Peringatan ini muncul setelah terjadinya gempa besar di Jepang pada 8 Agustus lalu, yang dikenal sebagai gempa megathrust—gempa bumi sangat besar yang terjadi di zona subduksi, di mana satu lempeng tektonik terdorong di bawah lempeng lainnya.
Daryono, Kepala Pusat Gempa Bumi dan Tsunami BMKG, menjelaskan dalam wawancara di YouTube tvOneNews pada tahun 2022 bahwa Indonesia memiliki 13 segmen jalur megathrust.
"Jalur megathrust di Indonesia meliputi barat Sumatera, Andaman, Aceh, Nias, Mentawai, Bangka Belitung, Bengkulu, Enggano, Selat Sunda, selatan Jawa Tengah, Jawa Timur, Banten, Bali Selatan, Nusa Tenggara Barat, Sumba, dan Laut Sulawesi," paparnya.
Berikut adalah daftar lokasi di Indonesia yang berpotensi mengalami gempa megathrust:
- Barat Sumatera
- Andaman
- Aceh
- Nias
- Mentawai
- Bangka Belitung
- Bengkulu
- Enggano
- Selat Sunda
- Jawa Tengah
- Jawa Timur
- Banten
- Bali Selatan
- Nusa Tenggara Barat
- Sumba
- Laut Sulawesi
- Utara Sulawesi
Menurut Daryono, Indonesia memiliki lebih dari 295 patahan yang menunjukkan betapa kompleksnya sumber gempa di negara ini.

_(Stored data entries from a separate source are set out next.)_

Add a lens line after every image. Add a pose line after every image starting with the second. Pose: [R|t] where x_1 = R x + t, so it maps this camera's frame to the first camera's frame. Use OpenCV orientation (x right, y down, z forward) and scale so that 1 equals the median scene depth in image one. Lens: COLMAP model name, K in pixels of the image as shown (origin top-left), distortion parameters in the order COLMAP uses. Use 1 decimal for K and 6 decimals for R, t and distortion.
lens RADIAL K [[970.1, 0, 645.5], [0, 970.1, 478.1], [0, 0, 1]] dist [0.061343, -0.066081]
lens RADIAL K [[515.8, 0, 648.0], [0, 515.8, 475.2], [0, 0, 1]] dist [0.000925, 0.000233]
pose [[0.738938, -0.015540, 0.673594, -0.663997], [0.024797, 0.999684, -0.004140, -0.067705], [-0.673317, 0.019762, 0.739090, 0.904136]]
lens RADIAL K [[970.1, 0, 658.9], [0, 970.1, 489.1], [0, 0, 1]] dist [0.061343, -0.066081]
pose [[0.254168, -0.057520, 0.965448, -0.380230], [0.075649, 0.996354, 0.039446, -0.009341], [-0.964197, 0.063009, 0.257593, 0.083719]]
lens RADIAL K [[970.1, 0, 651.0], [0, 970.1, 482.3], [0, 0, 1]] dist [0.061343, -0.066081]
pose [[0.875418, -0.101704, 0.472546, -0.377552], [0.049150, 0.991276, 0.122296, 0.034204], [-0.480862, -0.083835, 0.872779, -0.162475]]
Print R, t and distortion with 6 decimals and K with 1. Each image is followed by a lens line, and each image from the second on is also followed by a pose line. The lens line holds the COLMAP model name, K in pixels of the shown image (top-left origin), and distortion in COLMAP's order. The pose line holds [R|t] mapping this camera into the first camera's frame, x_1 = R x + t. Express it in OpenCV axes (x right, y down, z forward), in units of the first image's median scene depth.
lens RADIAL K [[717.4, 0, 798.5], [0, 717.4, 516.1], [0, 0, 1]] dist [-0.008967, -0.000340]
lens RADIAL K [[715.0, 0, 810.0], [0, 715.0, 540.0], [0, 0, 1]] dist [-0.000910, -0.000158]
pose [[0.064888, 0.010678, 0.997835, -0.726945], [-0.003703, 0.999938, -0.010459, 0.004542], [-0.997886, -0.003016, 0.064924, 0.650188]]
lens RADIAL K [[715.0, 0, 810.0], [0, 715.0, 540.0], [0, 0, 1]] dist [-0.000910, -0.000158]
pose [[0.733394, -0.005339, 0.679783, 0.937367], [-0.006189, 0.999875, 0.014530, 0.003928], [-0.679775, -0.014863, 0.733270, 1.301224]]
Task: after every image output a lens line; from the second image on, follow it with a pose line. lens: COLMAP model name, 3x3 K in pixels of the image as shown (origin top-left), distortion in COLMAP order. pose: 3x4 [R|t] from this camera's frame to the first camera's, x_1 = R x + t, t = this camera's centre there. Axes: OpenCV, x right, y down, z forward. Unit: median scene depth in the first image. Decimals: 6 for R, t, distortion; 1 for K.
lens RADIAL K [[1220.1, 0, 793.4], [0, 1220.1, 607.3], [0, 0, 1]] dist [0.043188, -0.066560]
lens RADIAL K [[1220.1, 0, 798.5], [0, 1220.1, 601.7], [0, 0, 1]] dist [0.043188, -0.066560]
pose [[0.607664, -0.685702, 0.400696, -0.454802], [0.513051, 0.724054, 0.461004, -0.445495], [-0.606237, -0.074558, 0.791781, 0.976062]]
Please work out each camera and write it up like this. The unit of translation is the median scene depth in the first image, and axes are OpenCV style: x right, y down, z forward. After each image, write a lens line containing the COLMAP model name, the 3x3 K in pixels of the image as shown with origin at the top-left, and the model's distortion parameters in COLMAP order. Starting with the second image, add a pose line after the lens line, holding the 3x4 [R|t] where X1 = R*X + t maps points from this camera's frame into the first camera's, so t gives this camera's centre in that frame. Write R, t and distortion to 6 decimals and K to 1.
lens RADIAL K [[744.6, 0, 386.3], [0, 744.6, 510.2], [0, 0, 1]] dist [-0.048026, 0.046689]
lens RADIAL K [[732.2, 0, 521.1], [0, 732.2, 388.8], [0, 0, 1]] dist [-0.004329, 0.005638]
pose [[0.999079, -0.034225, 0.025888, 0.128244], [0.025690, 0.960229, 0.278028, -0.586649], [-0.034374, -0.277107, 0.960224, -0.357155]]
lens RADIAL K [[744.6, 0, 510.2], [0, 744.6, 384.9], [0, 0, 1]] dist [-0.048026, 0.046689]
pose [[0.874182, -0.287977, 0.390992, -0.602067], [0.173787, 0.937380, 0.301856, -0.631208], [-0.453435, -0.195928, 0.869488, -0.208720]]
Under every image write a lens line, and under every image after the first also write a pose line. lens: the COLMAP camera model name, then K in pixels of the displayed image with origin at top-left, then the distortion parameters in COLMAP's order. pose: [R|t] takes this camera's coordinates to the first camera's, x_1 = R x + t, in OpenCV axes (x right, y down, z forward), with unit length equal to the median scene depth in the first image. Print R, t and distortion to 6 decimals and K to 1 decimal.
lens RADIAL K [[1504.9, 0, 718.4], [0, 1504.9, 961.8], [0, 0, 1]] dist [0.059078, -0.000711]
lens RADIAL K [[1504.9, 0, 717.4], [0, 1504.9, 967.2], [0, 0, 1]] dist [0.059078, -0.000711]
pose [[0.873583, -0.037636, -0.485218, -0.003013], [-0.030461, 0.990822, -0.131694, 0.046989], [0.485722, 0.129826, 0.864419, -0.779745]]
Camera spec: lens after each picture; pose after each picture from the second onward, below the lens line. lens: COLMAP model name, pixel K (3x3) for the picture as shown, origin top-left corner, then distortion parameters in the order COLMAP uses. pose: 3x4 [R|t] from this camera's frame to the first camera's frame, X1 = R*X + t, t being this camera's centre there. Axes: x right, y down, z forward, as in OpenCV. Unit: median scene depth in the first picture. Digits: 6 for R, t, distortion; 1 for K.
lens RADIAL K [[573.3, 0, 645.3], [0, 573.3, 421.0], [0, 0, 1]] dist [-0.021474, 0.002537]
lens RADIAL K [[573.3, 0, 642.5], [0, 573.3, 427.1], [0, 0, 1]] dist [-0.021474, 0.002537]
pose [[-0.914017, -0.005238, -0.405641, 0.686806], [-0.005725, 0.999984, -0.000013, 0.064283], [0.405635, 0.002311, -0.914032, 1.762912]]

Di sisi lain, Heri Andreas, peneliti Geodesi dari ITB, mengungkapkan potensi dampak gempa megathrust terhadap Jakarta. Ia menyatakan bahwa Jakarta bisa terdampak tsunami jika terjadi gempa berskala 8 atau 9 di Selat Sunda.
Berdasarkan simulasi, tsunami dengan tinggi 1-1,5 meter dapat mencapai Jakarta sekitar tiga jam setelah gempa.
Heri Andreas juga memperingatkan bahwa dampak tsunami di Jakarta bisa lebih parah karena wilayah pesisirnya sudah berada 1-2 meter di bawah permukaan laut, yang dapat menyebabkan banjir setinggi 1-2 meter di kawasan seperti Pantai Indah Kapuk, Pantai Mutiara, dan Muara Baru.
BMKG dan para ahli geodesi mengingatkan masyarakat untuk tetap waspada dan mempersiapkan diri terhadap kemungkinan bencana gempa megathrust, serta mengikuti perkembangan informasi dari otoritas terkait.